My husband and children started to make jokes about my unnatural love for whiteboards. Marriage proposals were suggested. My son asked if he should start calling the whiteboard Daddy.
“Whiteboards are really useful for making lists!” I protested. “This is a well-known fact! Ask an organizational expert!”
The answer to the question: when is it a good time to make a list is, of course, anytime. But there are better and worse occasions. As a list aficionado, I know that there are three conditions which, if they coincide, create the ideal opportunity for a to-do list. These conditions are:
- You have many, many things to do
- You have many, many hours of free time
- You have zero plans
Like, for example, a snow day.
I understand that thrill at the prospect of making a mammoth to-do list is not everyone’s first response to discovering there will be a snow day. To be honest, it wasn’t my first response either. My first response involved a few more expletives. I stared down the barrel of sixteen hours filled with kids alternating between bingeing on social media and bingeing on video games with some intermittent bingeing on Netflix, all the while bickering with each other. And then, bathed in beatific light, a halo glimmering over its head, my whiteboard popped into my mind.
What my family and I were really facing was an unparalleled opportunity for productivity.
I rounded up the children and my husband. I retrieved the whiteboards.
“Today, we’re going to have fun!” I announced. “And we’re also going to get stuff done!”
I used my neglected dry erase markers and, on one whiteboard, wrote: “Have Fun!” and on the other, “Get Stuff Done!”
Then, I invited suggestions of things to do.
“Have Fun!” filled up quickly:
- Sledding
- Play in snow
- Make hot chocolate
- Watch movie
- Play with dolls
- Play new video game
- Make slime
- Paint nails
“Ok, we have plenty for ‘Have Fun!’” I pointed out. “What about ‘Get Stuff Done!’”
“That doesn’t rhyme, you know,” Primo pointed out.
“It’s a soft rhyme,” I replied. “Close enough.”
My husband offered up a few ideas.
- Clean bedrooms
- Cook chili
- Make a pie
- Homework
- Do laundry
There was talk of adding “Reading” to the list but I contested the point.
“Reading should go on the ‘Have Fun!’ List,” I argued.
“Oh my God, Mom,” said Seconda. “That’s where I draw the line.”
“Fine,” I said, and added it to the “bad” list.
- Reading
- Pair socks
- Throw out expired medicine
- Organize earrings
- Sharpen pencils
I had other ideas, naturally, but the angry mob threatened mutiny. They wrestled the dry erase markers from my eager fingers.
“You’re out of control,” little Terza said.
“Guys,” I said. “Guys. When you cross stuff off a list, it feels incredible! It’s so satisfying. It’s the best feeling in the world.”
My son raised his eyebrows.
“I think that’s just you.” Primo said. “And you should get out more.”
I looked to my husband, dearest partner in greatness, for affirmation.
“I mean,” he said apologetically. “It is a snow day.”
I sighed heavily.
“Fine,” I said, using my eraser to wipe out items 7 and up on the “Get Stuff Done!” aka “Mom is a Dementor” list.

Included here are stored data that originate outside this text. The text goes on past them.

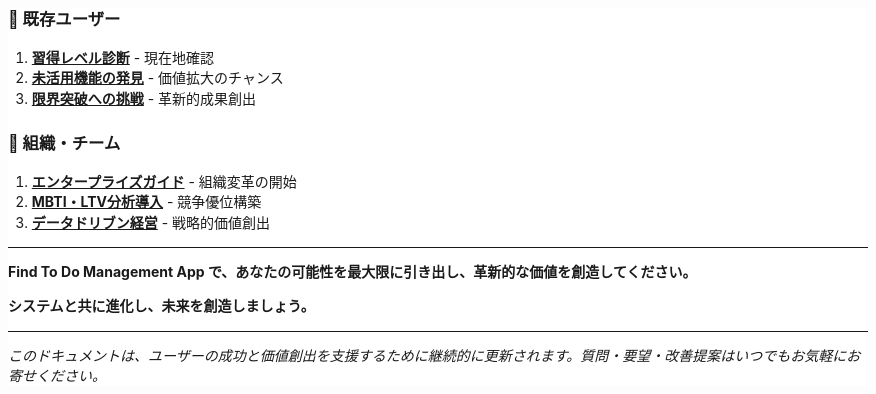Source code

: ### 💼 既存ユーザー
1. **[習得レベル診断](#既存ユーザー機能拡張を検討中)** - 現在地確認
2. **[未活用機能の発見](#機能別ガイド)** - 価値拡大のチャンス
3. **[限界突破への挑戦](#限界突破-システム進化への貢献)** - 革新的成果創出

### 🏢 組織・チーム
1. **[エンタープライズガイド](#管理者上級者組織導入最適化)** - 組織変革の開始
2. **[MBTI・LTV分析導入](#高度機能エンタープライズレベル)** - 競争優位構築
3. **[データドリブン経営](#経営判断支援経営者マネージャー)** - 戦略的価値創出

---

**Find To Do Management App で、あなたの可能性を最大限に引き出し、革新的な価値を創造してください。**

**システムと共に進化し、未来を創造しましょう。**

---

*このドキュメントは、ユーザーの成功と価値創出を支援するために継続的に更新されます。質問・要望・改善提案はいつでもお気軽にお寄せください。*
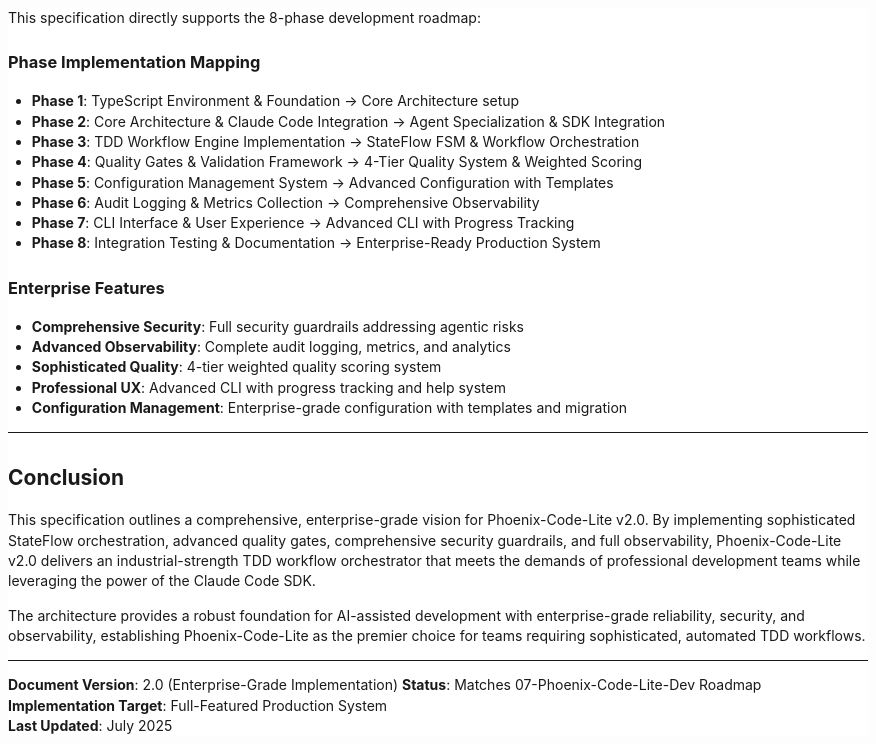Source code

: This specification directly supports the 8-phase development roadmap:

### Phase Implementation Mapping

- **Phase 1**: TypeScript Environment & Foundation → Core Architecture setup
- **Phase 2**: Core Architecture & Claude Code Integration → Agent Specialization & SDK Integration
- **Phase 3**: TDD Workflow Engine Implementation → StateFlow FSM & Workflow Orchestration
- **Phase 4**: Quality Gates & Validation Framework → 4-Tier Quality System & Weighted Scoring
- **Phase 5**: Configuration Management System → Advanced Configuration with Templates
- **Phase 6**: Audit Logging & Metrics Collection → Comprehensive Observability
- **Phase 7**: CLI Interface & User Experience → Advanced CLI with Progress Tracking
- **Phase 8**: Integration Testing & Documentation → Enterprise-Ready Production System

### Enterprise Features

- **Comprehensive Security**: Full security guardrails addressing agentic risks
- **Advanced Observability**: Complete audit logging, metrics, and analytics
- **Sophisticated Quality**: 4-tier weighted quality scoring system
- **Professional UX**: Advanced CLI with progress tracking and help system
- **Configuration Management**: Enterprise-grade configuration with templates and migration

---

## Conclusion

This specification outlines a comprehensive, enterprise-grade vision for Phoenix-Code-Lite v2.0. By implementing sophisticated StateFlow orchestration, advanced quality gates, comprehensive security guardrails, and full observability, Phoenix-Code-Lite v2.0 delivers an industrial-strength TDD workflow orchestrator that meets the demands of professional development teams while leveraging the power of the Claude Code SDK.

The architecture provides a robust foundation for AI-assisted development with enterprise-grade reliability, security, and observability, establishing Phoenix-Code-Lite as the premier choice for teams requiring sophisticated, automated TDD workflows.

---

**Document Version**: 2.0 (Enterprise-Grade Implementation)
**Status**: Matches 07-Phoenix-Code-Lite-Dev Roadmap
**Implementation Target**: Full-Featured Production System  
**Last Updated**: July 2025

“One day, you will love a whiteboard, too.” I told my kids, “And when you do, I’ll be there to rejoice with you.”
But they were already getting into their snow pants and boots and hats and scarves. I put down my eraser and backed away from the whiteboard. Sometimes you just have to admit defeat. When you’re a mother of three, that sometimes is often. Even I could see that when life gives you snow, you gotta make snowmen.